2021 M12 11
En 1959, Elvis Presley est encore pris par son service militaire, les Beatles s’appellent encore les Quarrymen, et certains voient encore le rock comme une mode qui ne va pas durer. Pourtant, en parallèle, la musique électronique connaît déjà ses premiers développements. Le premier instrument électronique, le theremin, a vu le jour en 1920 déjà, suivi par les ondes martenot en 1958. Leurs sonorités primitives, mais bien nouvelles, inondent déjà les films de science-fiction. Dans le même temps, les jeunes compositeurs explorent les possibilités infinies offertes par la technologie. En France, Pierre Schaeffer crée la musique concrète, et nombre de musiciens suivent cette voie, de Karlheinz Stockhausen en Allemagne à Luciano Berio en Italie ou Iannis Xenakis en Grèce.
Dans ce contexte foisonnant, on oublie vite le rôle central des Pays-Bas. C’est en effet de ce pays que vient l’entreprise Philips, novatrice sur de nombreux éléments sonores. En 1954, elle a crée un studio entier de recherche sonore, le Natuurkundig Laboratorium, ou Natlab, à Eindhoven. Ils vont alors embaucher un jeune musicien du nom de Dick Raaymakers, qui prend vite le nom de Kid Baltan (anagramme de Dik Natlab). Quelques années plus tard, il est rejoint par Tom Dissevelt, musicien et compositeur de jazz. Leur but : imaginer une musique capable de mettre en avant les produits Philips, en particulier les chaînes hi-fi, en explorant toutes les possibilités de la stereo. Mais le duo va aller bien plus loin.
Dès 1957, ils produisent un premier morceau, Song Of The Second Moon, basé sur des Ondes Martenot. De là, le rôle des deux artistes se définit : Dissevelt se charge d’imaginer les morceaux et de la composition, Baltan occupant un rôle plus technique, exploitant au maximum les machines. En résulte finalement cet album, en 1959, « The Fascinating World Of Electronic Music », qui passe alors totalement inaperçu.

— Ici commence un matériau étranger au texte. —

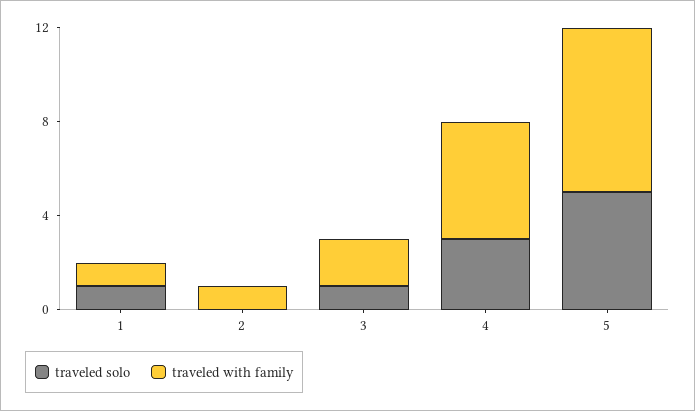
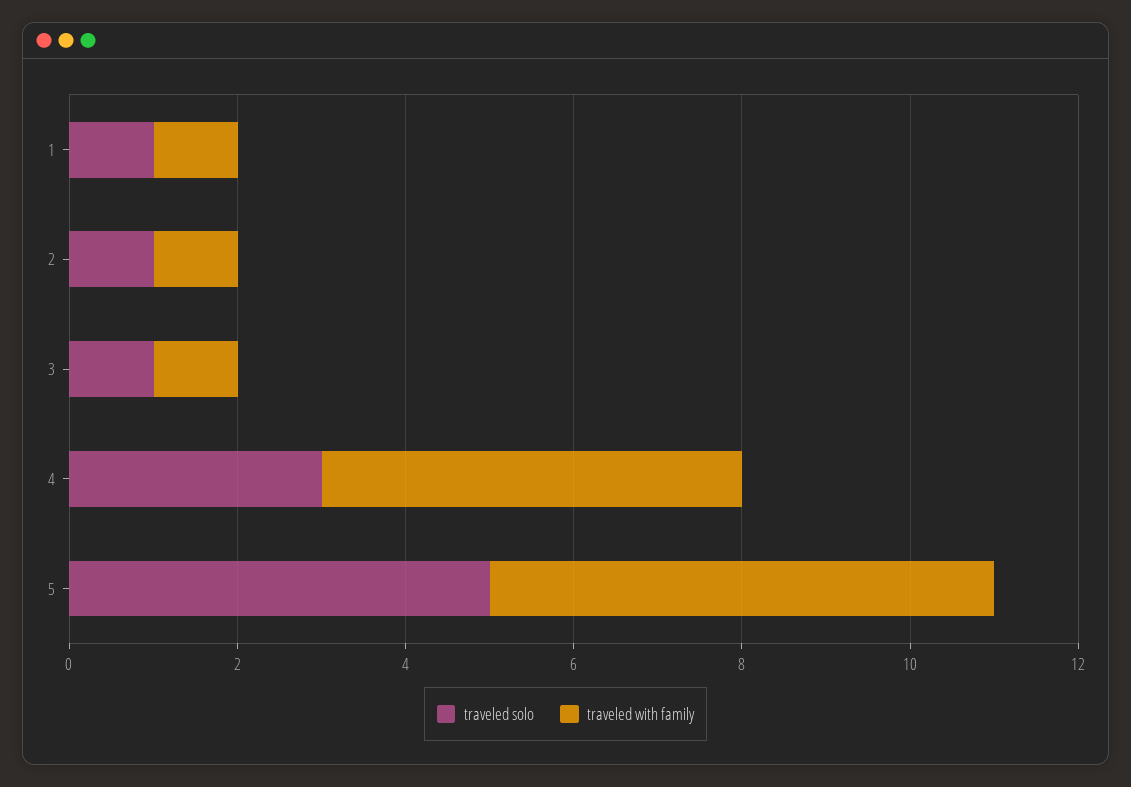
  {
    "traveled solo": {
      "1": 1,
-     "2": 0,
+     "2": 1,
      "3": 1,
      "4": 3,
      "5": 5
    },
    "traveled with family": {
      "1": 1,
      "2": 1,
-     "3": 2,
+     "3": 1,
      "4": 5,
-     "5": 7
+     "5": 6
    }
  }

Pourtant, tout est déjà là. Dès le premier titre, Syncopation, on comprend l’originalité de ce disque. On y retrouve des sonorités typiques de cette époque, très rudimentaires, et pourtant novatrices. Mais aussi une écriture très pop, anticipant presque la house, avec une ligne de basse très simple tournant en boucle. L’effet avant-gardiste est encore plus saisissant avec le titre Vibration, présenté dans une vidéo YouTube comme de « l'acid house de 1959 ». On y trouve également de nombreuses inspirations jazz, dans des formes hybrides saisissantes, comme Intersection (Fantasy For Electronic Sound And Orchestra).
Bien des années plus tard, le musicien hollandais Kees Tazelaar se lie d’amitié avec Kid Baltan, et raconte l’histoire du studio Natlab dans son livre de 2013, On The Threshold Of Beauty. Aux journalistes de Bandcamp, il explique : « J’espère que les auditeurs comprennent bien l’énorme quantité de travail qu’il fallu pour produire cette musique. Il n’y avait pas d’ordinateurs, pas de MIDI, et leur studio n’avait pas d’enregistreurs multipistes ». Autrement dit : tout est fait à la main, bricolé.
Plus tard, de nombreux musiciens, surtout hollandais ou belges, ont exprimé leur admiration pour cet album. Toujours pour Bandcamp, l’anversois Lieven Martens décrit le disque comme « un disque directement issue du subconscient ». Plus étonnant, David Bowie l’a intégré à ses 25 disques favoris pour Vanity Fair en 2003. Il décrit Baltan et Dissevelt comme « deux explorateurs sonores », comparables à Ennio Morricone « mais en beaucoup plus fous ».
Finalement, le studio Natlab ferme dès 1960. La musique de Baltan et Dissevelt ressort sous le nom d’Electrosoniks en 1962, insistant sur la dimension cosmique du duo. Le premier a d’abord travaillé dans un autre studio, avant de devenir professeur de musique électronique à La Haye, tout en écrivant régulièrement des musiques pour la scène, ou la radio.
Il prendra sa retraite en 1995, avant de mourir en 2013. Dissevelt, lui, a d’abord souffert de la disparition des orchestres de jazz, jouant pour divers chanteurs populaires hollandais, avant de décéder en 1989. Mais l’héritage du duo peut aujourd’hui être enfin pleinement apprécié, notamment grâce à une réédition en vinyle de « The Fascinating World Of Electronic Music » par le label de Toronto We Are Busy Bodies. Soixante-trois ans après, la vérité éclate enfin.